I’ve known for a while that we have started to exchange personnel and training notes with the Alliance—Halley’s Combat Flight School is hosting two SRA pilots as observers—but I wasn’t aware that Dmitry was one of them.
“You are in an NAC facility, and you didn’t send me a message?”
“Has been only three weeks,” Dmitry says. “Busy three weeks. Not much time for personal things.”
“The world is changing,” Halley says with a wry smile. “It’ll never go back to the way it was. Not now.”
“Not to old ways,” Dmitry agrees. “But give time. We find new ways to be duraky.” He winks at me and pats my shoulder once.
“You come see me at imperialist school of infantry, yes? We drink together, maybe see if you are better now at punching. You look like you need exercise. You get squishy around middle.” The word squishy comes out exactly like facility earlier—as if he had just picked it up not too long ago.
Dmitry winks at Halley and walks back to his own group, a handful of SRA and NAC officers standing in a small gaggle by the podium.
“That little bastard,” I say.
“I kind of like him,” Halley says, and pats the front of my tunic.
CHAPTER 5
Liberty Falls is only fifteen minutes away from the Homeworld Defense Air Station at Burlington, but getting off the maglev train always feels a bit like stepping into an alternate time and reality. I’ve always felt a bit like a foreign body here, a PRC rat among the upper-middle-class ’burbers, and the feeling is only intensified when Halley and I step out of the maglev terminal in fatigues, with sidearms holstered and our bulky alert bags over our shoulders. The new rules require that we are in uniform and armed while on leave, with a light battle kit in a bag within reach at all times in case there’s a Lanky incursion again while we are away from our duty stations. The alert bags hold lightweight armor sets, helmets, comms kit, and DNA-locked persona
l defense weapons with a thousand rounds of caseless ammunition apiece. If the call comes, we can be minimally battle ready and tied in to TacLink within a minute or two.
“All the gear makes us look like we’re planning to annex the business district or something,” Halley says when we see the third civvie in as many minutes glancing at us with suppressed discomfort. The armed forces have always been popular in the ’burbs, but even a year after the Lankies visited Earth without invitation, they’re still not used to troops in combat gear openly carrying weapons down here.

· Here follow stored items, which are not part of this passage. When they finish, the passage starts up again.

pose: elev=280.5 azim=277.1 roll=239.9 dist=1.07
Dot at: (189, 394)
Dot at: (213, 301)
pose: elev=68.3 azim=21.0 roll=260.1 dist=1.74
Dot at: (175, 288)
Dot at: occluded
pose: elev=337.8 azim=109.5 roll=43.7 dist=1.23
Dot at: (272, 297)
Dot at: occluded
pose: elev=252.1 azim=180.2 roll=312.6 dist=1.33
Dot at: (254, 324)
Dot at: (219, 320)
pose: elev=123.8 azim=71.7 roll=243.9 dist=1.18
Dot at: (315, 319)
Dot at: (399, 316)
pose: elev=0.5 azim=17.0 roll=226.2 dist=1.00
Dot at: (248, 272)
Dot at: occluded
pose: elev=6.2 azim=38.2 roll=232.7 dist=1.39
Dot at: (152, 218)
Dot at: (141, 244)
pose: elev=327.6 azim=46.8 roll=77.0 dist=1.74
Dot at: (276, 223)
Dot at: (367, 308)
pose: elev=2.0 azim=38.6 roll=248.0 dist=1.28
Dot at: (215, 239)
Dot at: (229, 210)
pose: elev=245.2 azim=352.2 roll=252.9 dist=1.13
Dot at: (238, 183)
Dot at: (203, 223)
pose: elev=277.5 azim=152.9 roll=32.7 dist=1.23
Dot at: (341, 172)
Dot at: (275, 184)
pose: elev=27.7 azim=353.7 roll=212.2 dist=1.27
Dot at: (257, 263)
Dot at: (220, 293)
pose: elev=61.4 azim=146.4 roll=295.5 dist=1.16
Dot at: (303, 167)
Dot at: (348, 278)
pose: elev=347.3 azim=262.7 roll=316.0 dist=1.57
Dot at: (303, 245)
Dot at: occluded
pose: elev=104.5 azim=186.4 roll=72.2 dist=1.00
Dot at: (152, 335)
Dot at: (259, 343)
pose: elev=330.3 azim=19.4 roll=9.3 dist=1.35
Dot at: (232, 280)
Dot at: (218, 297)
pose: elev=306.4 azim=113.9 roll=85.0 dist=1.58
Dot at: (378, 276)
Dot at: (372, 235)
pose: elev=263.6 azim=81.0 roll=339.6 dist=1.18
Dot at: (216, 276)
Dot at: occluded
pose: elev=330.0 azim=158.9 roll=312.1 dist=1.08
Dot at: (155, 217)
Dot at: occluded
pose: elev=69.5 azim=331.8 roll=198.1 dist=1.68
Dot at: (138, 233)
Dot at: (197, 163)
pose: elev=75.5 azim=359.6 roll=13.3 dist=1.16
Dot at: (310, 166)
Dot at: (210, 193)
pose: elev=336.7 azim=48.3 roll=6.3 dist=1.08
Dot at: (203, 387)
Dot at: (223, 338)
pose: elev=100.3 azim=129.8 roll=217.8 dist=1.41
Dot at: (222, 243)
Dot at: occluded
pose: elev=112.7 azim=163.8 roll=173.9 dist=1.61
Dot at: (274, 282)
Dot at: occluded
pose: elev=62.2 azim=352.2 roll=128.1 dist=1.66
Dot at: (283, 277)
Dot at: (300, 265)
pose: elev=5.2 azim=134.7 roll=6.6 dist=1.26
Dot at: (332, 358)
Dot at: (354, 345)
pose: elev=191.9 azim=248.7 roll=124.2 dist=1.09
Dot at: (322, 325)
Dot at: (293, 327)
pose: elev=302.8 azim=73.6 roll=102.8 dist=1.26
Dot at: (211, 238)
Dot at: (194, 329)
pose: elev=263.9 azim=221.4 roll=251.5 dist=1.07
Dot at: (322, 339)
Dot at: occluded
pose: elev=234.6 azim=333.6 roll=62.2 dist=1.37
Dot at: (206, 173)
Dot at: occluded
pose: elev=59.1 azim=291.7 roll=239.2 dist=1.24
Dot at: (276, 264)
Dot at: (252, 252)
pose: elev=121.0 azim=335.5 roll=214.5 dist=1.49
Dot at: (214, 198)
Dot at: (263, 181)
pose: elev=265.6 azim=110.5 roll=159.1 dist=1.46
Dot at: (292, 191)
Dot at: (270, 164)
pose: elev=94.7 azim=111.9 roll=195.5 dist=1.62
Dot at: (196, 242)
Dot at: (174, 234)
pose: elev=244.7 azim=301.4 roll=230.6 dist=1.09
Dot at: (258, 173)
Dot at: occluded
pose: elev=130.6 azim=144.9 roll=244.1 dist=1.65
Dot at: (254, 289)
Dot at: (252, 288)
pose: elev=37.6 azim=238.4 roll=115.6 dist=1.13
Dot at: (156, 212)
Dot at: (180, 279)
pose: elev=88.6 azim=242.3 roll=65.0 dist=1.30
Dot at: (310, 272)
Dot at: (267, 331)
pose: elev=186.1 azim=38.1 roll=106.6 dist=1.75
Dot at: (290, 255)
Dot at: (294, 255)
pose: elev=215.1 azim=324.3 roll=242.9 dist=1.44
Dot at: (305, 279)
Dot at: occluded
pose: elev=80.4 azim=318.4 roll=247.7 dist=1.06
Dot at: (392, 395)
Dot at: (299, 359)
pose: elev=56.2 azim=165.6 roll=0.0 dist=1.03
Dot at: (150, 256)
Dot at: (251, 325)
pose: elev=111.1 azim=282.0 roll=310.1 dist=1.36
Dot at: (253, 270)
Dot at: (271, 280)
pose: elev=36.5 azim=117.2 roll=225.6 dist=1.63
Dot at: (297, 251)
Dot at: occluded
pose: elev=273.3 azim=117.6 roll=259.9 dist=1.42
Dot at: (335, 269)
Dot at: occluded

“You’ve seen the cops around here,” I reply. “They don’t even wear hardshell. Two good fire teams could take over Main Street and hold out for three days.”
Every time I come here, the place looks unreal to me, like a live museum exhibit or a science diorama blown up to life-size scale. Liberty Falls is a neat and clean little town, old-style brick buildings from two hundred years ago mixed in with new architecture, everything painstakingly designed to harmonize and blend the disparate building styles. The trees and bushes everywhere are real, and they must spend a small fortune every year planting actual grass in the little parks scattered all over town. This is an enclave for the well-to-do and the upper middle class, people who can afford living out among real trees where there are still pastures and empty stretches of wilderness. It’s only a hundred kilometers from the Boston-Providence metroplex, but this town might as well be on a colony moon somewhere for all the resemblance it fails to bear to the place where I grew up.
We walk across the small park in front of the maglev station in the center of town. It’s fringed by real maple trees—raised in a lab, no doubt, but actual living plants. Halley stops in the middle of the park and kneels on the pathway beside the neatly trimmed lawn. Then she runs her hands across the tops of the grass stalks.
“I know they have that at your parents’ place down in Austin,” I say.